» **Task item**
In the post about dinner at the Supreme Court, which entrance did the interns walk around to before going into the building?

==== Excerpt provided ====

Tuesday, June 12, 2007

Dinner at the Supreme Court

That's right. Mm-hm. I had dinner at the Supreme Court tonight. Oh, and I took a picture with Justice Samuel Alito. Uh-huh.


Okay, so the organization that I got this internship through is having a 2-day lobby mission to Washington. They invited all the interns to participate in as much of the programming as possible. And the major highlight of today was having a dinner reception at the Supreme Court and then being addressed by Justice Alito.

So I left work early today (more about what I did today later), and headed out of Rayburn, the House building where I work, up Independence Avenue and left on First Street down to the Supreme Court building. The Court building is just a gigantic marble edifice, really a beautiful structure. I met a few other interns and we walked around to the Maryland Avenue entrance, through a small grassy area with some benches and flower beds. Then we went into the Supreme Court building, where we walked through a metal detector and put our stuff through an x-ray machine. About every forty feet was a new guard, presumably to keep people from going nuts and trying to get into the offices of the justices or something.

==== Data shown ====

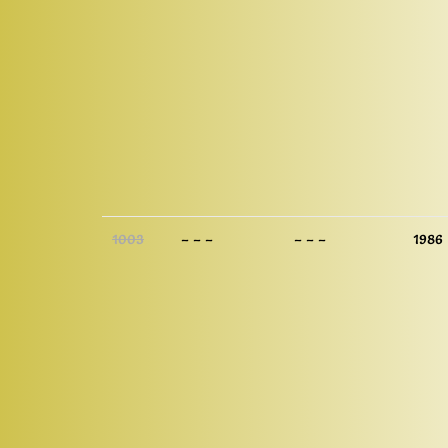
1003
– – –
– – –
1986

====

» **Solution for this exercise**
The Maryland Avenue entrance.